You wouldn't *have* to as you say, it'd be your choice. It might be 
valid in a large team effort to give some members of the team access 
to only the interface files and not their implementation. Which I've 
always thought was part of the original concept behind implementing 
these things anyway...

>  > Of course, employing such a system would have to be much more robust,
>>  considering modules don't have to be named the same as the file that
>>  contains them, and that modules can export items under a different
>  > name.

My only objection is that ideally the naming scheme would be tied to 
the code. One thing I hate with path info, etc. is that its always 
one more thing that's separate from the code that needs to be 
remembered.

Other than that the above looks good at first glance. Have a default 
search rule, but make command-line options for modifying it.

Incidentally, what was Modula-2's rule (if any) on this? I swore I 
had a book on Modula-2, but I can't find the thing. Anyway, perhaps 
Modula-2 implementations had some solution to this? Or perhaps Oberon?

>You can write:
>
>   import e1 in 'mod15m.pas';
>
>to tell gpc that interface `e1' is contained in file 'mod15m.pas'.
>The drawback is that the "in 'mod15m.pas'" part is gpc extension,
>so you loose EP compatibility.

This fits what I wrote above (lucky me :-), although now there is no 
"rigid" way of imposed a naming rule over a whole a project other 
than "just remembering" each time you go to use it. Also, now the 
interface and implementation sections are stuck where they are: you 
can't move them without editing the code.

An alternative might be to refer to the current implementation and 
interface directories with them to be defined from the command-line, 
etc. e.g.

  import x in '$interface-dir/y.pas' ;


>If you want total flexibility then clearly you want to have a "catalog"
>giving correspondence interface <--> file(s). However, what I propose
>is very simple to implement and gives you one way to implement
>modular design. Also, having simple rule to get implementation file
>name from module name makes thing simpler for people.

Extracted rows
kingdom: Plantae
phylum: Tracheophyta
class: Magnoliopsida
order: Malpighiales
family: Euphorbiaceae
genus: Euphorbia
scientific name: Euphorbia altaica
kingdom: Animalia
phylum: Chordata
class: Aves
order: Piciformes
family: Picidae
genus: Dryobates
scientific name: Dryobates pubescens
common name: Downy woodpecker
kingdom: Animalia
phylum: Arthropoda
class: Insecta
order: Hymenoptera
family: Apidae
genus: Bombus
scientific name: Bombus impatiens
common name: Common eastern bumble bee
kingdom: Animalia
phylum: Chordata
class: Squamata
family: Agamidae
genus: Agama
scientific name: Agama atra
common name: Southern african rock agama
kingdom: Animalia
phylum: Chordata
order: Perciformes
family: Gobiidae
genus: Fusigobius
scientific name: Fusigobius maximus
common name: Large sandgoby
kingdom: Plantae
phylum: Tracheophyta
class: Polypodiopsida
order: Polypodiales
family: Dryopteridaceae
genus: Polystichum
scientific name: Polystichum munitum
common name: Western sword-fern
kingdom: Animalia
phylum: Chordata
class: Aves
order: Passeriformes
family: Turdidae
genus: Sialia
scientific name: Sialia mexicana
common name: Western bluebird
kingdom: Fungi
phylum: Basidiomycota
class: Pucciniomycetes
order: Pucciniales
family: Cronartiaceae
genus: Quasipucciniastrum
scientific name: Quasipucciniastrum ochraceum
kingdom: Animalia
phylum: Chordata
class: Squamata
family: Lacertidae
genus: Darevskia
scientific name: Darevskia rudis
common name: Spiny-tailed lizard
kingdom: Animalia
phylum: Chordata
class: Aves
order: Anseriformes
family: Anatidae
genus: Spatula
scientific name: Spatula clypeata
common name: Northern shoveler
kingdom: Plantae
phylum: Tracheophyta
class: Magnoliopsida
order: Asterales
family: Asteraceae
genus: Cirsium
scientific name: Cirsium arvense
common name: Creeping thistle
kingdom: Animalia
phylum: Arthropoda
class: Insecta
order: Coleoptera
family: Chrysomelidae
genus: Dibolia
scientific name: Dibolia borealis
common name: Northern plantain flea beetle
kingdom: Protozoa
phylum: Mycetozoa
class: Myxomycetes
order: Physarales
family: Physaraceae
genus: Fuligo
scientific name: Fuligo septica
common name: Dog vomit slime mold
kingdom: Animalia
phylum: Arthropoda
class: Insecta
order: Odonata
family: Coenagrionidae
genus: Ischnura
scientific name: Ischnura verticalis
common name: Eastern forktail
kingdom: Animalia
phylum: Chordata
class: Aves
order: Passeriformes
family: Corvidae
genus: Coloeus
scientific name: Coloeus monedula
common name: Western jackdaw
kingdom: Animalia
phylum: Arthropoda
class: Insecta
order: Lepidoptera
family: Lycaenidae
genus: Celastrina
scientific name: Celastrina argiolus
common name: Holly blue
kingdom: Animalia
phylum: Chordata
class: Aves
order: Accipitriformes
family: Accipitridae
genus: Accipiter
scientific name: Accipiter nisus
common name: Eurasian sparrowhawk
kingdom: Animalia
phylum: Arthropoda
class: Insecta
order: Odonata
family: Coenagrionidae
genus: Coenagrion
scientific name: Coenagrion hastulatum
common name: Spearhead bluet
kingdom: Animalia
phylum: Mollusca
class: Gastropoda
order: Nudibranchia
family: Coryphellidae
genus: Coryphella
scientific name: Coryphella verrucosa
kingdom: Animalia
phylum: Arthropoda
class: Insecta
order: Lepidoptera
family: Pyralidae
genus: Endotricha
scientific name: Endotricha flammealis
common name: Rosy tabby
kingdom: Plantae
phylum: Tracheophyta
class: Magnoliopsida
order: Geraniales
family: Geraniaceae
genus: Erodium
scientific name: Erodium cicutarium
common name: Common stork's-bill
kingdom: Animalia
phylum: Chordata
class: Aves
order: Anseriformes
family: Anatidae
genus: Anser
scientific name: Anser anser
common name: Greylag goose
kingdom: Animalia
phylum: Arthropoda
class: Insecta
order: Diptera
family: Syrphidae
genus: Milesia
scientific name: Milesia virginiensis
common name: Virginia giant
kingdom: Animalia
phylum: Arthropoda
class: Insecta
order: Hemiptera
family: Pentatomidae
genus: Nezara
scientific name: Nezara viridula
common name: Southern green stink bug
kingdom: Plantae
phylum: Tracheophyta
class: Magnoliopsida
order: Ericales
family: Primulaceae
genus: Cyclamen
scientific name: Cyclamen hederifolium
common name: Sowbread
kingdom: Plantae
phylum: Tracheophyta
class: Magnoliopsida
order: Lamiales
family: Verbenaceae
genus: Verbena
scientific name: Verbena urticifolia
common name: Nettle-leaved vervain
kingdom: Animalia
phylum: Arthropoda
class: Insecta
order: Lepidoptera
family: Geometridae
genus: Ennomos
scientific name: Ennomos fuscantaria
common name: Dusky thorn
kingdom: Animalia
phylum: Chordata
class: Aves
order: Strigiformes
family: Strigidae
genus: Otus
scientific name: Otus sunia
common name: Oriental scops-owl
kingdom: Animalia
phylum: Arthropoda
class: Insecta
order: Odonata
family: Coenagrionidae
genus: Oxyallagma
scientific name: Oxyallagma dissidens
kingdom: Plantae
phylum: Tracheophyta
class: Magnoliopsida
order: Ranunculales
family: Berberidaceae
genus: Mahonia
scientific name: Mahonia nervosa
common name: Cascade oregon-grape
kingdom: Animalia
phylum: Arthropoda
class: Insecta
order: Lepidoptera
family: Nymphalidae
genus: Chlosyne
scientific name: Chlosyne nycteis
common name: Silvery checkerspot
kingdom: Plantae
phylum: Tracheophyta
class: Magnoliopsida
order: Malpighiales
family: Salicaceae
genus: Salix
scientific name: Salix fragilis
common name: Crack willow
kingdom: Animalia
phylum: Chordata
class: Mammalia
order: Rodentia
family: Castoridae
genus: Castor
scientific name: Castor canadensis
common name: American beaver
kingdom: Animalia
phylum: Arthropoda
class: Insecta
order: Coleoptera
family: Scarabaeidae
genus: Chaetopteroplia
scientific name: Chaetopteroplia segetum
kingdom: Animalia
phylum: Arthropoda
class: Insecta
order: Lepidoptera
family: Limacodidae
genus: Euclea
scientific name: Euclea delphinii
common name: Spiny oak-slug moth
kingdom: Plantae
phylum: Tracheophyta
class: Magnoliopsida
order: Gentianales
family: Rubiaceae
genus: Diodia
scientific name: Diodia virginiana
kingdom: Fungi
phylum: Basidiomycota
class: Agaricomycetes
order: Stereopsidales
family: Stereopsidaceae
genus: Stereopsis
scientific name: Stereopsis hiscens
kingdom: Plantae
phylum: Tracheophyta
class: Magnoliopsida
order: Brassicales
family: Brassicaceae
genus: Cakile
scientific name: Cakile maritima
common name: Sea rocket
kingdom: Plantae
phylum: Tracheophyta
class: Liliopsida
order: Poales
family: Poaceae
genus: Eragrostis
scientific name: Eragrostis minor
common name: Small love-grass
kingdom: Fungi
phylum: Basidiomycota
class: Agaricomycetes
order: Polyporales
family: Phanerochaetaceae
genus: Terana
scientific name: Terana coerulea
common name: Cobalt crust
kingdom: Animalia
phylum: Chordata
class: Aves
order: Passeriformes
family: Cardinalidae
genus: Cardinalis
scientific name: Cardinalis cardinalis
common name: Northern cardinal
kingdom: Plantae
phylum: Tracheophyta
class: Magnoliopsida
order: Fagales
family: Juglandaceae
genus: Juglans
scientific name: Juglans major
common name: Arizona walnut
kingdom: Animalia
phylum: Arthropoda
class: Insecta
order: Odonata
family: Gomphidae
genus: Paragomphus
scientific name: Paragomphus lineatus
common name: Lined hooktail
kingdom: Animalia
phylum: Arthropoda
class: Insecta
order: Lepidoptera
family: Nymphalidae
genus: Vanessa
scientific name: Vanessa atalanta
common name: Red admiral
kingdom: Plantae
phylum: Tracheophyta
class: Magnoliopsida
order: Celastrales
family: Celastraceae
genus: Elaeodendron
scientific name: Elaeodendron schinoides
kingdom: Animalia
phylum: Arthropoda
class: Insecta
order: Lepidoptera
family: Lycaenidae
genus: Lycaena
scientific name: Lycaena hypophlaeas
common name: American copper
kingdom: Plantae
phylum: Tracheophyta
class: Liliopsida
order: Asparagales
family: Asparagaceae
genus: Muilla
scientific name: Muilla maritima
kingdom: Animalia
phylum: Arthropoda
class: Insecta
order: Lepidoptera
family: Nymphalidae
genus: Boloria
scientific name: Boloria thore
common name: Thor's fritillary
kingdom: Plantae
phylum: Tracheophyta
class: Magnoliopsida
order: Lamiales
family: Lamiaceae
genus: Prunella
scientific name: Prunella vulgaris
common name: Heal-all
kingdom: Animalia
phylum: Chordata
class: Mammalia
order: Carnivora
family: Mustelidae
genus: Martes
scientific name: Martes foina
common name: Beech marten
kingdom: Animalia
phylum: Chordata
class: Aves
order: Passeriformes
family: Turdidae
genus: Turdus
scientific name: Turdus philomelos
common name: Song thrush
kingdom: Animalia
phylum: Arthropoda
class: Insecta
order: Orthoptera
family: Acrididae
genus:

- _EXERCISE DETAILS_
From the message on Pascal module and interface files above, copy word for word the passage that begins with the words containing "My only objection" and ends with "remembered.".

- _SOLUTION TO THE EXERCISE_
My only objection is that ideally the naming scheme would be tied to 
the code. One thing I hate with path info, etc. is that its always 
one more thing that's separate from the code that needs to be 
remembered.